📊 What Was Tested
Would public meetings generate more civic engagement if they were simply structured to be more engaging? This question was tested using an original survey that included an oversample of racial and ethnic minorities and individuals from low-income households. The survey embedded a randomized experiment in which each participant viewed a short clip of an actual school board meeting.
🎥 What Participants Saw
- A standard meeting with no public participation
- A meeting with public participation (members of the public spoke)
- A meeting with deliberation: public participation followed by a reasoned response from the school board
Each clip was drawn from an actual school board meeting and was shown randomly to study participants.
🔬 How the Study Was Designed
- Original survey with an oversample of racial/ethnic minorities and low-income respondents
- Randomized exposure to one of three real meeting clips
- Outcomes measured included trust in local officials and willingness to attend future school board meetings
🔍 Key Findings
- Exposure to the more participatory and deliberative meeting formats increased trust in local officials.

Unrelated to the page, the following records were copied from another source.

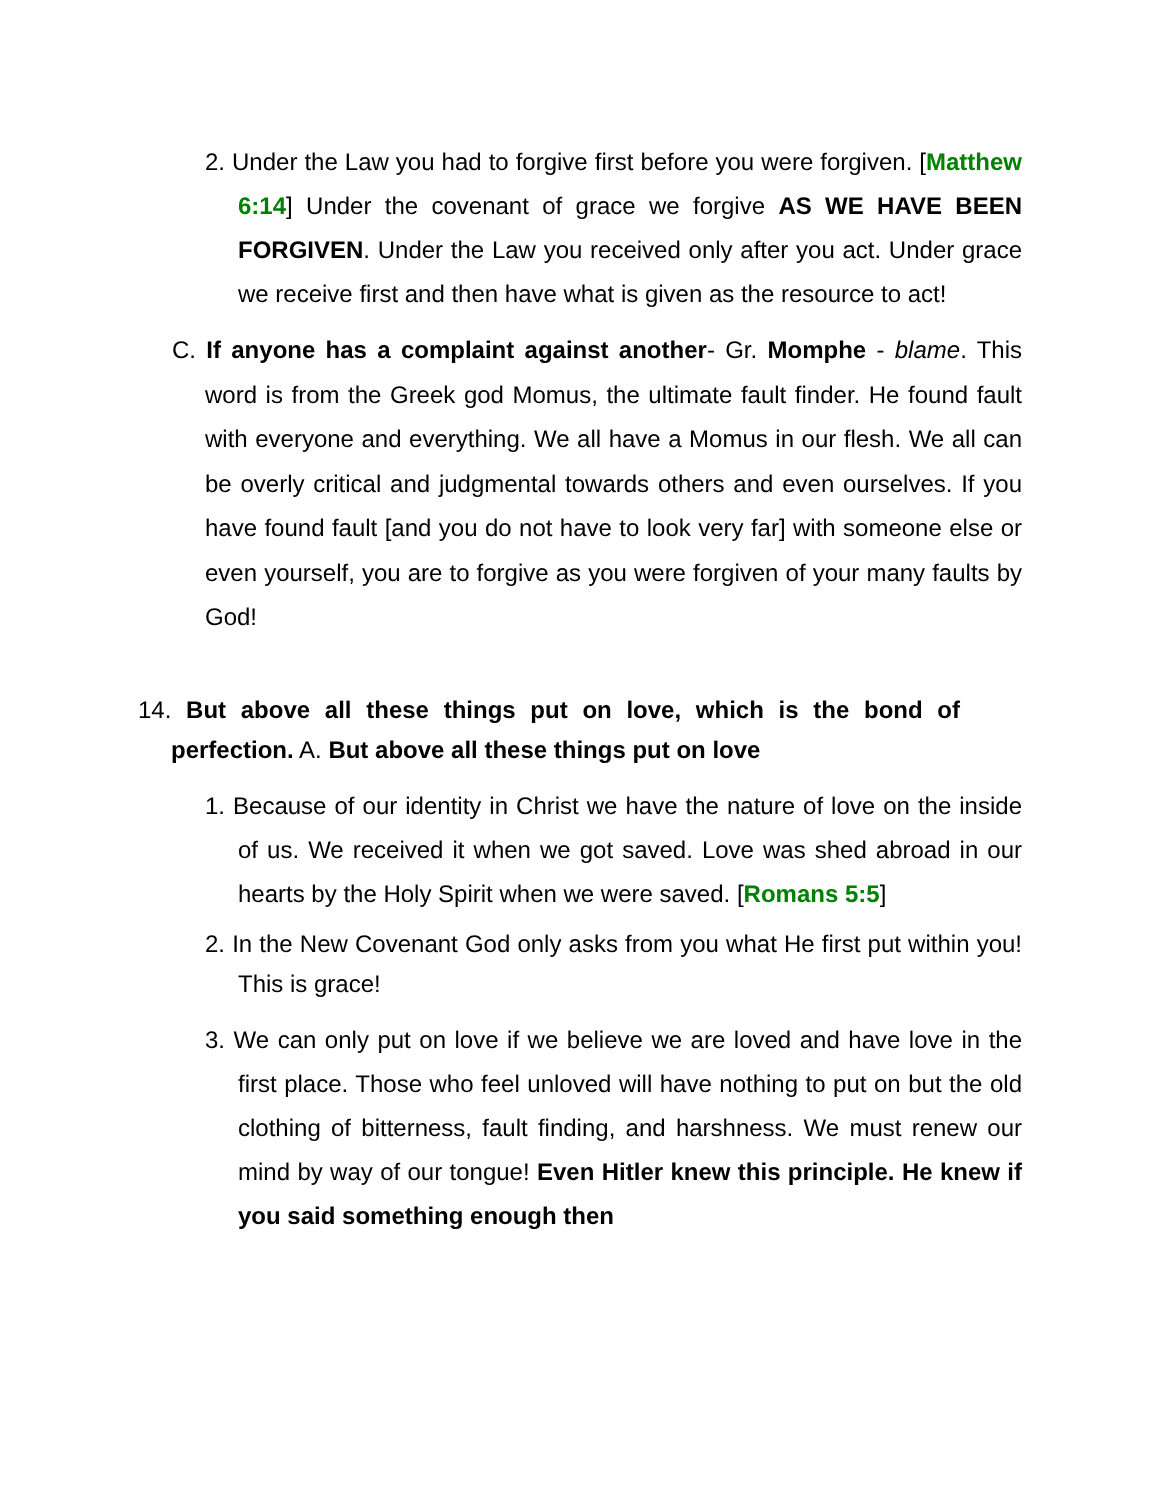2. Under the Law you had to forgive first before you were forgiven. [Matthew 6:14] Under the covenant of grace we forgive AS WE HAVE BEEN FORGIVEN. Under the Law you received only after you act. Under grace we receive first and then have what is given as the resource to act!
C. If anyone has a complaint against another- Gr. Momphe - blame. This word is from the Greek god Momus, the ultimate fault finder. He found fault with everyone and everything. We all have a Momus in our flesh. We all can be overly critical and judgmental towards others and even ourselves. If you have found fault [and you do not have to look very far] with someone else or even yourself, you are to forgive as you were forgiven of your many faults by God!
14. But above all these things put on love, which is the bond of perfection. A. But above all these things put on love
1. Because of our identity in Christ we have the nature of love on the inside of us. We received it when we got saved. Love was shed abroad in our hearts by the Holy Spirit when we were saved. [Romans 5:5]
2. In the New Covenant God only asks from you what He first put within you! This is grace!
3. We can only put on love if we believe we are loved and have love in the first place. Those who feel unloved will have nothing to put on but the old clothing of bitterness, fault finding, and harshness. We must renew our mind by way of our tongue! Even Hitler knew this principle. He knew if you said something enough then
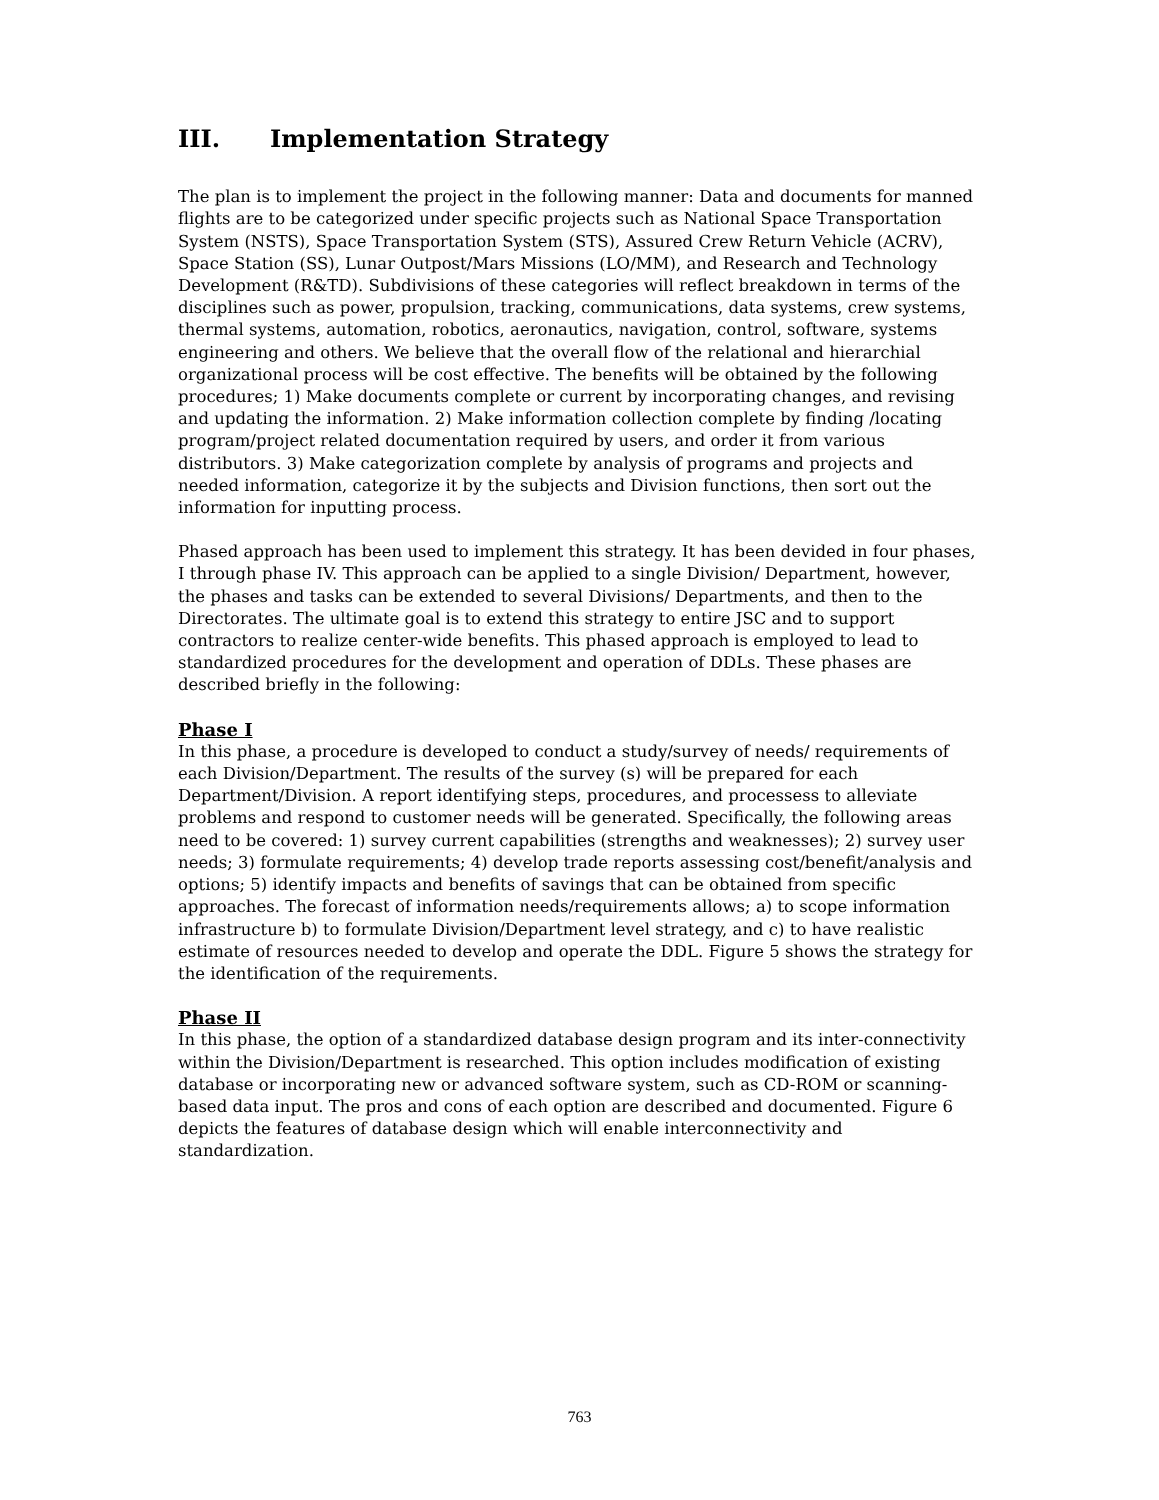III. Implementation Strategy
The plan is to implement the project in the following manner: Data and documents for manned flights are to be categorized under specific projects such as National Space Transportation System (NSTS), Space Transportation System (STS), Assured Crew Return Vehicle (ACRV), Space Station (SS), Lunar Outpost/Mars Missions (LO/MM), and Research and Technology Development (R&TD). Subdivisions of these categories will reflect breakdown in terms of the disciplines such as power, propulsion, tracking, communications, data systems, crew systems, thermal systems, automation, robotics, aeronautics, navigation, control, software, systems engineering and others. We believe that the overall flow of the relational and hierarchial organizational process will be cost effective. The benefits will be obtained by the following procedures; 1) Make documents complete or current by incorporating changes, and revising and updating the information. 2) Make information collection complete by finding /locating program/project related documentation required by users, and order it from various distributors. 3) Make categorization complete by analysis of programs and projects and needed information, categorize it by the subjects and Division functions, then sort out the information for inputting process.
Phased approach has been used to implement this strategy. It has been devided in four phases, I through phase IV. This approach can be applied to a single Division/ Department, however, the phases and tasks can be extended to several Divisions/ Departments, and then to the Directorates. The ultimate goal is to extend this strategy to entire JSC and to support contractors to realize center-wide benefits. This phased approach is employed to lead to standardized procedures for the development and operation of DDLs. These phases are described briefly in the following:
Phase I
In this phase, a procedure is developed to conduct a study/survey of needs/ requirements of each Division/Department. The results of the survey (s) will be prepared for each Department/Division. A report identifying steps, procedures, and processess to alleviate problems and respond to customer needs will be generated. Specifically, the following areas need to be covered: 1) survey current capabilities (strengths and weaknesses); 2) survey user needs; 3) formulate requirements; 4) develop trade reports assessing cost/benefit/analysis and options; 5) identify impacts and benefits of savings that can be obtained from specific approaches. The forecast of information needs/requirements allows; a) to scope information infrastructure b) to formulate Division/Department level strategy, and c) to have realistic estimate of resources needed to develop and operate the DDL. Figure 5 shows the strategy for the identification of the requirements.
Phase II
In this phase, the option of a standardized database design program and its inter-connectivity within the Division/Department is researched. This option includes modification of existing database or incorporating new or advanced software system, such as CD-ROM or scanning-based data input. The pros and cons of each option are described and documented. Figure 6 depicts the features of database design which will enable interconnectivity and standardization.
763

- Viewing participatory and deliberative meetings also raised respondents' stated willingness to attend school board meetings in the future.
📣 Why It Matters
These results suggest that relatively simple changes in meeting style—allowing public participation and providing reasoned responses—can strengthen trust and motivate civic engagement at the local level. The findings have direct implications for efforts to improve public school governance, local politics, and strategies to broaden civic participation, especially among underrepresented groups.